Aux Etats-Unis, les attentats terroristes de 2001 qui ont abattu les tours du World Trade Center, avaient entraîné la fermeture temporaire de Wall Street, parce qu’il était devenu impossible de se connecter aux plateformes d’échange à cause des dégâts occasionnés.

On est passés tout près de la fermeture en 2008. Jean-Claude Trichet, président de la Banque centrale européenne, parlait de « débrancher les marchés ». Les dirigeants politiques des principaux pays y réfléchissaient. Mais finalement les opérateurs s’y sont opposés et ont eu le dernier mot.

Sans aller jusqu'à la fermeture, il existe des mesures de prévention envers des krachs et de protection. Ces mesures sont d’ailleurs plus nombreuses et plus puissantes aux Etats-Unis qu’en Europe. Le système de coupe-circuits (circuits-breakers) s’active dès qu’il y a une chute importante. Ainsi, quand un titre baisse de plus de 7% (contre 10 en France), son échange est interrompu pendant 15 minutes (contre 3 minutes en France), pour permettre aux opérateurs de prendre du recul et d’apaiser les esprits. La chute ne peut pas dépasser 20% sur une séance. Mais le problème, c’est que la baisse peut s’étaler sur plusieurs séances…

Et quand on voit les clôtures sur les huit derniers jours, c’est bien ce qu’il se passe actuellement.

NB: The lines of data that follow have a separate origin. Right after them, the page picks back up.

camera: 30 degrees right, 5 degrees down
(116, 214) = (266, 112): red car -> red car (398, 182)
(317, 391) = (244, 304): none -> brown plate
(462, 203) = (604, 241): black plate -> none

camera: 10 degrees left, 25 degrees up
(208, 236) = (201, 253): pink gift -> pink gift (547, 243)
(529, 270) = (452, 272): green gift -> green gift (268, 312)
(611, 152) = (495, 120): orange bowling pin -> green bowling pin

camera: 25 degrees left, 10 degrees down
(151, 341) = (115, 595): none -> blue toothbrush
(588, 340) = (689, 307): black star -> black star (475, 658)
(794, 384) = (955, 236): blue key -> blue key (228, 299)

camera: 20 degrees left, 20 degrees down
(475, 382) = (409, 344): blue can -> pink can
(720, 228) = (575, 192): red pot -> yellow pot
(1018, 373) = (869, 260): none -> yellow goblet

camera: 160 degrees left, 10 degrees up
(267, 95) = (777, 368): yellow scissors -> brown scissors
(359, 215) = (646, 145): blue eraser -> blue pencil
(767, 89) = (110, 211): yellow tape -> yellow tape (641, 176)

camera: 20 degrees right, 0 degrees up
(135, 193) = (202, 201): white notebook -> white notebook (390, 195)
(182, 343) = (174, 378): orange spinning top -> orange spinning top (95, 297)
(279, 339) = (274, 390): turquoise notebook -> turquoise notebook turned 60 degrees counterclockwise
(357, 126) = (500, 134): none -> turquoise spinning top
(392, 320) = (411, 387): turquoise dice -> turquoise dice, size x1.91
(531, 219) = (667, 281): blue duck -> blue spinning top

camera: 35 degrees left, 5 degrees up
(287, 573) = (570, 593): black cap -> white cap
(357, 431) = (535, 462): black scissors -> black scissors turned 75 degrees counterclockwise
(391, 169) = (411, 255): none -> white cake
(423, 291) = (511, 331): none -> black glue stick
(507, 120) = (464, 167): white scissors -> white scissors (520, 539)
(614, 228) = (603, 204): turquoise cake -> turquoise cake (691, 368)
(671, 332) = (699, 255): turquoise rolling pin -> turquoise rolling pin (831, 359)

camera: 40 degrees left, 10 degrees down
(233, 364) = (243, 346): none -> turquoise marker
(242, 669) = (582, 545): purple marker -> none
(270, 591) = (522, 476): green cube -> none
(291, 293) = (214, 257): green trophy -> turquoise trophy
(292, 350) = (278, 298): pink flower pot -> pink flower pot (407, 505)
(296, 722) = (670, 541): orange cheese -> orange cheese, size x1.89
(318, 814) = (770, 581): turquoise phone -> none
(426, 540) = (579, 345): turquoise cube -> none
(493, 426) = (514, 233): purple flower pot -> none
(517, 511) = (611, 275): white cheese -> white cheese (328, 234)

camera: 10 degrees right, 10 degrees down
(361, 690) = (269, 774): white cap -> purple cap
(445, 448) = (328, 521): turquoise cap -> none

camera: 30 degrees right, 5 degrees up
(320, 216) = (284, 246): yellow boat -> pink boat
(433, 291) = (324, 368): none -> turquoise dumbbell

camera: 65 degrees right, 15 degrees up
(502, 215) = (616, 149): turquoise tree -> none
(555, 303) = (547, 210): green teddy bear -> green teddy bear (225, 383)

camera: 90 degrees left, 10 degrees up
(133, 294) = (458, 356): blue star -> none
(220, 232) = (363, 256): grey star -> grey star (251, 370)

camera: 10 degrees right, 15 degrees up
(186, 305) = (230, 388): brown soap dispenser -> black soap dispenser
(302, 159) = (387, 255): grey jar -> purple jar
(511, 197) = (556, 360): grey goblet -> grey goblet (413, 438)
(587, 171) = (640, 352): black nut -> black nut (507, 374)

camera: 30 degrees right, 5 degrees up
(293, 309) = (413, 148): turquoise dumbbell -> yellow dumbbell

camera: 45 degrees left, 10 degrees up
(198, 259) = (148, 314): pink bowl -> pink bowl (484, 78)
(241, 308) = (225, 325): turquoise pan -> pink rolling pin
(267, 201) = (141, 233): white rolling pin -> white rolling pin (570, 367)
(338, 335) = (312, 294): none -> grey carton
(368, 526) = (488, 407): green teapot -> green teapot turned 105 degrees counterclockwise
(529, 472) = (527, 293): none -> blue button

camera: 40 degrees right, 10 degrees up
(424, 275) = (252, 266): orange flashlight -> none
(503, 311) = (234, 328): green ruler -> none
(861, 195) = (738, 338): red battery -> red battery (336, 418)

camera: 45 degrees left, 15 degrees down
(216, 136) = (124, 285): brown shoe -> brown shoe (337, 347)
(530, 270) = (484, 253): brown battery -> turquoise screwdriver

Maintenant, la vraie question est de savoir quels sont les effets d’un effondrement aussi brutal.

A priori, de tels krachs ont pour objectif de mettre en phase la valeur marchande d’une entreprise avec sa valeur économique à un moment donné. Alors, sauf pour ceux qui ont un besoin urgent de cash, les autres n’ont qu’à faire le dos rond et attendre que les affaires reprennent et que ça remonte.

Le problème au pays de la bourse, c’est que ces périodes troubles aiguisent les appétits de ceux qui spéculent et notamment spéculent en pariant à la baisse (la vente à découvert).

Et une entreprise dont les titres se vendent massivement peut très bien changer de main en quelques jours. Les actionnaires paniquent ou ont besoin de cash, ils vendent à d’autres actionnaires qui pensent faire l’affaire de leur vie. Bref, certaines entreprises se retrouvent en risque de faiblesse économique puis capitalistique. C’est la double peine.

La bourse va sans doute continuer de déraper jusqu'au moment où le virus se calmera devant le vaccin miracle, le traitement ou les anticorps qu’il aura contribué à fabriquer. Le virus a ceci de particulier est qu’il fabrique sa propre mort. En attendant, il le fait très cher payer.